*INFORMATION PROVIDED*.
════════════════════
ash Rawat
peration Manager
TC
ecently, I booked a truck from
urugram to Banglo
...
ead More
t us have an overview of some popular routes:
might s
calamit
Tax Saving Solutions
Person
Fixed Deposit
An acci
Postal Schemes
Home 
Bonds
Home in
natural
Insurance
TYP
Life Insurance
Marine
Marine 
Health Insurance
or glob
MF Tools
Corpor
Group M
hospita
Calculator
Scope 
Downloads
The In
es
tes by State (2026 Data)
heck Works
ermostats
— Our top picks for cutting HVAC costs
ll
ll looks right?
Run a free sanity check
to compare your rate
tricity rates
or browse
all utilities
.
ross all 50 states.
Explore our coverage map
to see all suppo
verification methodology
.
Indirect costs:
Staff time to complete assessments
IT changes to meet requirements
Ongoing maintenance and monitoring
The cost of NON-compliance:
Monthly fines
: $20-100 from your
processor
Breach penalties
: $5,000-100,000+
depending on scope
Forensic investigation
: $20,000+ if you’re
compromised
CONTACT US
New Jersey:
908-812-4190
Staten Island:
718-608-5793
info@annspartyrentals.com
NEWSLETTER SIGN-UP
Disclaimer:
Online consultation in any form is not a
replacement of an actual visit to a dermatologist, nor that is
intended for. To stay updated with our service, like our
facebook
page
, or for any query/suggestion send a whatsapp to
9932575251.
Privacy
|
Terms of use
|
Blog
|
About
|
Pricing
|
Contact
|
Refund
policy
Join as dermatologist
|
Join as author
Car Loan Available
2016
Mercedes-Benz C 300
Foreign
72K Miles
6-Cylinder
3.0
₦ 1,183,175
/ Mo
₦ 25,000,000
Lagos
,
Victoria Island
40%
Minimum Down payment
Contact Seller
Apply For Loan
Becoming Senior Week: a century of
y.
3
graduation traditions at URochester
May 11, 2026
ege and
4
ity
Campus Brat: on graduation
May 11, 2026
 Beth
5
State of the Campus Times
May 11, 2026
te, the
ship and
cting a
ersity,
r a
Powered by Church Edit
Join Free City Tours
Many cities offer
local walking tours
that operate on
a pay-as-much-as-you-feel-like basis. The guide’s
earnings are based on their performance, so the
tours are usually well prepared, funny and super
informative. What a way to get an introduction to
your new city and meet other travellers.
════════════════════
*YOUR OBJECTIVE*. Update the lines by replacing "Contact Seller" with "Message Seller" throughout. Leave everything else unchanged.

*SOLUTION*.
ash Rawat
peration Manager
TC
ecently, I booked a truck from
urugram to Banglo
...
ead More
t us have an overview of some popular routes:
might s
calamit
Tax Saving Solutions
Person
Fixed Deposit
An acci
Postal Schemes
Home 
Bonds
Home in
natural
Insurance
TYP
Life Insurance
Marine
Marine 
Health Insurance
or glob
MF Tools
Corpor
Group M
hospita
Calculator
Scope 
Downloads
The In
es
tes by State (2026 Data)
heck Works
ermostats
— Our top picks for cutting HVAC costs
ll
ll looks right?
Run a free sanity check
to compare your rate
tricity rates
or browse
all utilities
.
ross all 50 states.
Explore our coverage map
to see all suppo
verification methodology
.
Indirect costs:
Staff time to complete assessments
IT changes to meet requirements
Ongoing maintenance and monitoring
The cost of NON-compliance:
Monthly fines
: $20-100 from your
processor
Breach penalties
: $5,000-100,000+
depending on scope
Forensic investigation
: $20,000+ if you’re
compromised
CONTACT US
New Jersey:
908-812-4190
Staten Island:
718-608-5793
info@annspartyrentals.com
NEWSLETTER SIGN-UP
Disclaimer:
Online consultation in any form is not a
replacement of an actual visit to a dermatologist, nor that is
intended for. To stay updated with our service, like our
facebook
page
, or for any query/suggestion send a whatsapp to
9932575251.
Privacy
|
Terms of use
|
Blog
|
About
|
Pricing
|
Contact
|
Refund
policy
Join as dermatologist
|
Join as author
Car Loan Available
2016
Mercedes-Benz C 300
Foreign
72K Miles
6-Cylinder
3.0
₦ 1,183,175
/ Mo
₦ 25,000,000
Lagos
,
Victoria Island
40%
Minimum Down payment
Message Seller
Apply For Loan
Becoming Senior Week: a century of
y.
3
graduation traditions at URochester
May 11, 2026
ege and
4
ity
Campus Brat: on graduation
May 11, 2026
 Beth
5
State of the Campus Times
May 11, 2026
te, the
ship and
cting a
ersity,
r a
Powered by Church Edit
Join Free City Tours
Many cities offer
local walking tours
that operate on
a pay-as-much-as-you-feel-like basis. The guide’s
earnings are based on their performance, so the
tours are usually well prepared, funny and super
informative. What a way to get an introduction to
your new city and meet other travellers.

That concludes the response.